The western attack column moved off at 1430 hours under shell fire and by the time they reached Duisans on the St Pol Road were engaged with units of the 7th Panzers. Leaving two companies of the 8th DLI to hold Duisans the remainder of the battalion accompanied by the 7th RTR moved on to Warlus which also had to be cleared of German troops. They now moved out onto the Doullens road where they were confronted by the troops of the SS Totenkopf and a sustained aerial attack.
The column was halted and forced back to between Warlus and Duisans.
The eastern column made up of the 6th DLI and 4th RTR fought their way through Dainville, Achicourt, Agny and Beaurains. There they ran into the German 6th Infantry Division and the advance came to a halt.

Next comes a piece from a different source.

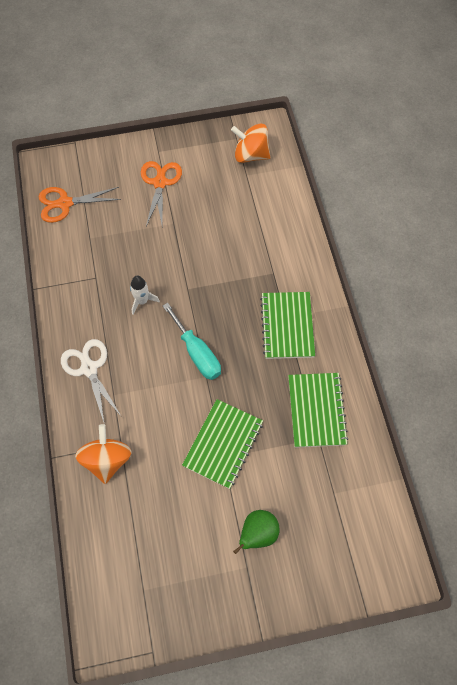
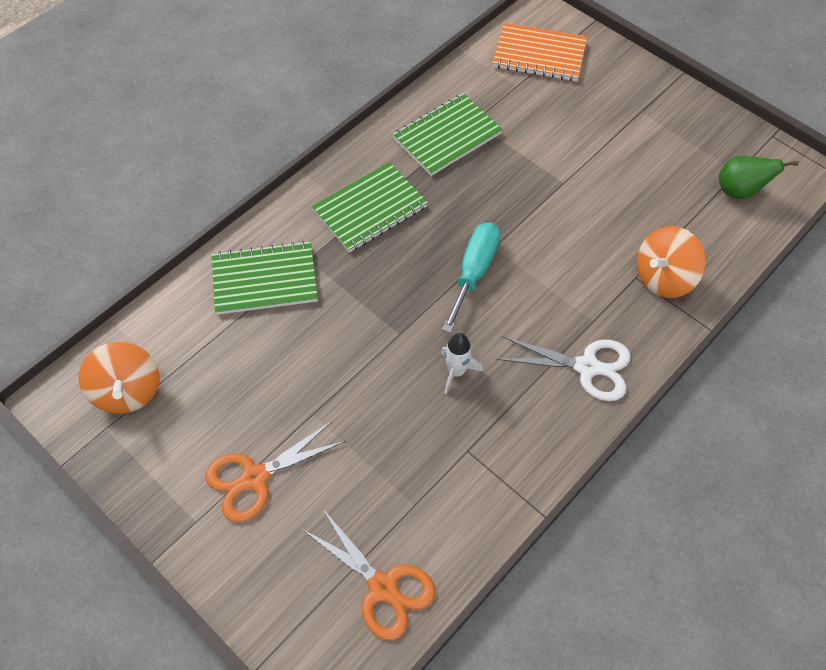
camera: 125 degrees left, 5 degrees down
white scissors [61,339,122,422] -> white scissors turned 105 degrees counterclockwise [497,336,631,401]
green notebook [182,399,263,489] -> green notebook moved to [212,241,318,315]
green pear [233,510,280,554] -> green pear moved to [719,156,798,199]
none -> orange notebook [493,23,587,81]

With no reserves available or fresh troops to hold the ground gained, both columns were recalled. The Warlus contingent only managed to retire with the aid of the timely arrival of French tanks whilst the Beaurains column were heavily bombed by an unhindered Luftwaffe.
The HQ of the CWGC in France is situated in Beaurains
The day’s account sheet turned out historically not to have been all gloom and failure.
The Germans thought that the British Matilda II tanks seemed impenetrable by their own Panzer tanks and their standard anti-tank guns could not stop them either. Rommel was eventually forced to use his 88mm anti-aircraft guns firing as ground artillery.
Although the Frankforce was stopped and pushed back again, momentary panic set into the German High Command. Everything depended on speed, but the lines had become extended and the British effort had dented their confidence. The German High Command saw themselves vulnerable.
When the Panzers followed up the British they ran into French tanks (From the 3rd Light Mechanised Division) which were more than a match for them.
Tragically if the Totenkopf were unable to match Allied soldiers they were certainly not averse to taking revenge on the local population with summary executions taking place in their wake.
Rommel formed the impression that he had run into a force of hundreds of heavily armoured tanks and although his losses were relatively light (a dozen tanks and three hundred soldiers) his superiors and ultimately Hitler ordered a pause in the offensive encircling Dunkerque.
On the 23rd May Lord Gort ordered the retreat from Arras. Boulogne fell on the 25th and Calais on the 26th. The major part of the BEF and much of France’s best fighting units were now surrounded at Dunkerque.
The stand by the Allied forces at Arras is considered as being directly responsible for Hitler calling a halt to the German advance and thus giving Operation Dynamo the chance to carry to safety 198,000 British and 140,000 French soldiers.
Both the Durham Light Infantry and the Royal Tank Regiment carry Defence of Arras as a Battle Honour.